Directions
For each statement below, decide whether it agrees with the passage on human thought that follows, and answer yes or no, quoting the deciding words: 1. Krishnamurti holds that thought is material because it comes from the brain. 2. People who compare themselves with others remain static. 3. Krishnamurti says an outside authority can transform our thoughts without our own decision.

Page excerpt
----------

The role of human thoughts in creating and solving conflicts shows that the world is complex and dynamic. Weisburd and Chester (14) perceive this situation as chaotic. The greatest problem with this situation is the misinformed belief that thought is limited and clear. This realization presents new and interesting questions regarding the nature of human thought. For example, people ask about the nature of thought and the existence of a reliable instrument for measuring it. Krishnamurti (30) seeks to answer these questions by saying thought is a material concept because it emerges from the human brain, which is material and definite. Therefore, thought processes are material and measurable.
To understand the importance of measurement in human thought, it is important to include a philosophical understanding of the human thought process. For example, people often compare themselves with other people, as a basis for improvement. People who do not do so are static because they remain who they are. However, those that compare themselves with other people seek improvement through additional knowledge gains. The comparison is therefore measurable. Thus, without measurement, there is no progress. Most of these measures are usually “no-facts.” For example, if a violent person compares himself with a non-violent person, and resolves that he would be non-violent, he has moved into a state of “non-fact.” In other words, the person knows the violent status but does not know the non-violent status. This assessment shows that the definite position (violence) creates progress (non-violence) (Krishnamurti 31). Again, to understand the limited nature of thought (and by extension, knowledge); it is important to investigate and understand the nature of our daily lives. Krishnamurti (21), for example, explores the purpose of human existence by saying many people live their lives working eight-to-five jobs for more than five decades, only to die later. He asks, is this the purpose of life? While exploring this question, he says nobody can change our lives; no authority or person can truly transform our thoughts unless we make a conscious decision to do so (Krishnamurti 31).

----------

Records
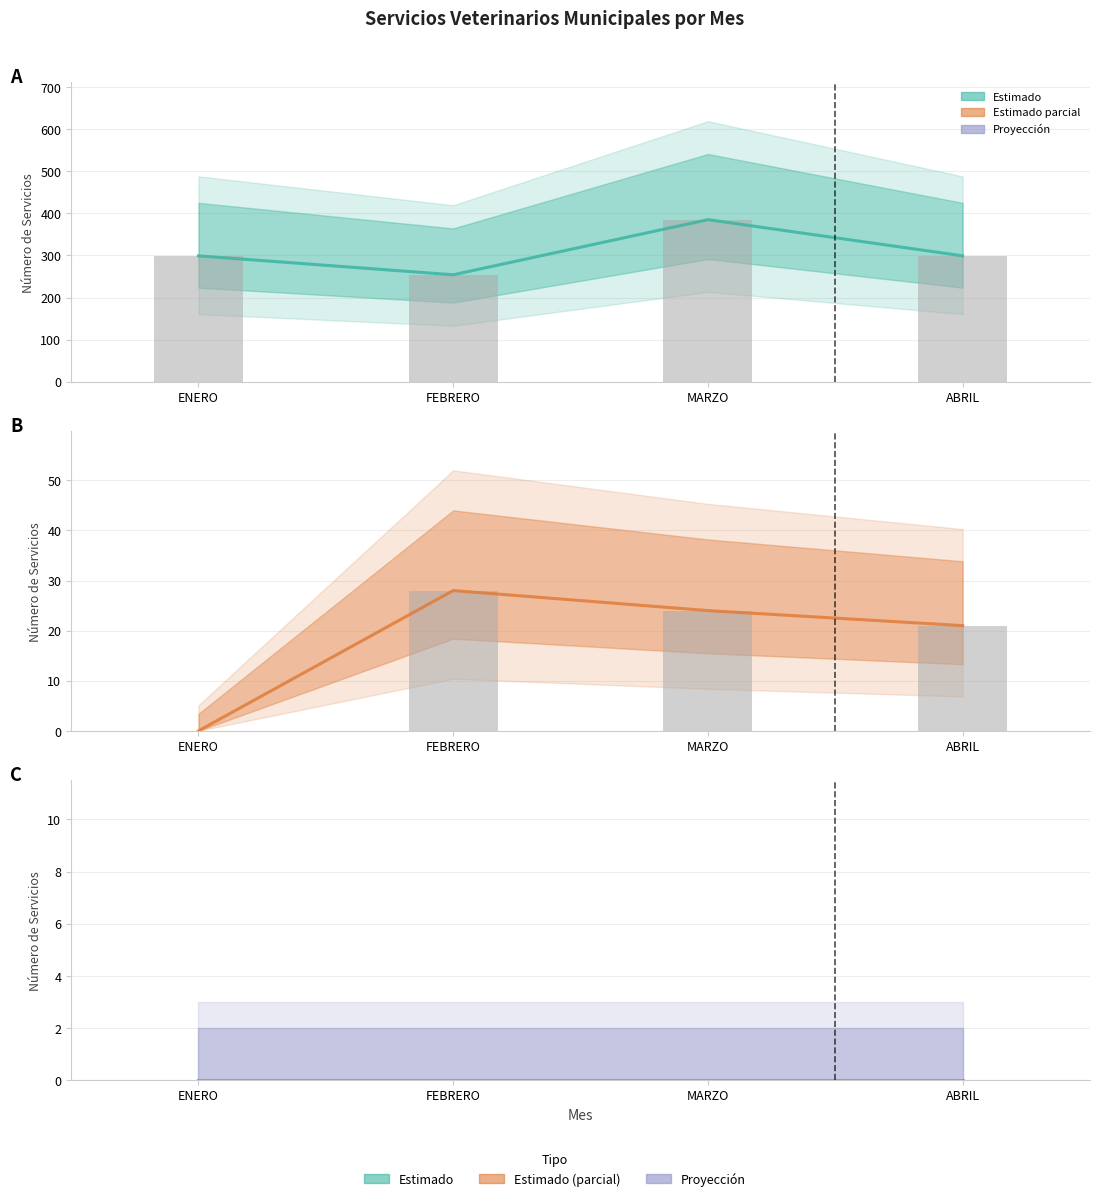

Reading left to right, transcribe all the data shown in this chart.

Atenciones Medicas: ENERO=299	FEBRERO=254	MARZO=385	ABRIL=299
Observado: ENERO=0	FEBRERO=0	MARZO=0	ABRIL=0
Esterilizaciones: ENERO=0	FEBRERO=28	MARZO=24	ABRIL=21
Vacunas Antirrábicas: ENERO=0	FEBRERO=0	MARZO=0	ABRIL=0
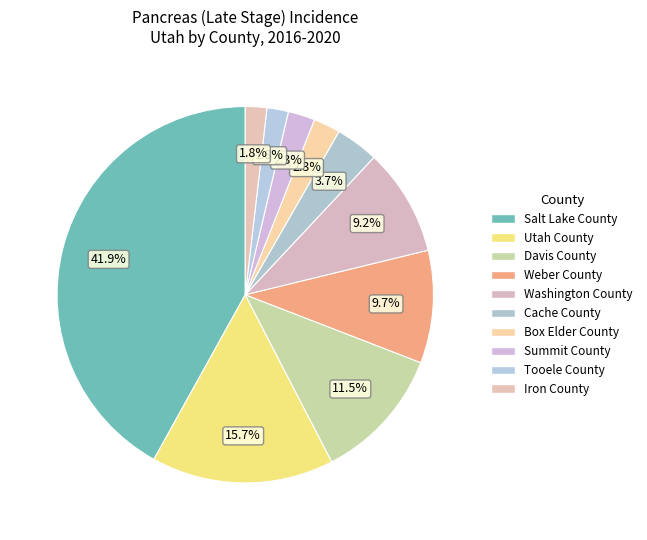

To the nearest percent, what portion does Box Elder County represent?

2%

----------

Task output
1. Yes: "thought is a material concept because it emerges from the human brain, which is material and definite."
2. No: "People who do not do so are static because they remain who they are."
3. No: "no authority or person can truly transform our thoughts unless we make a conscious decision to do so"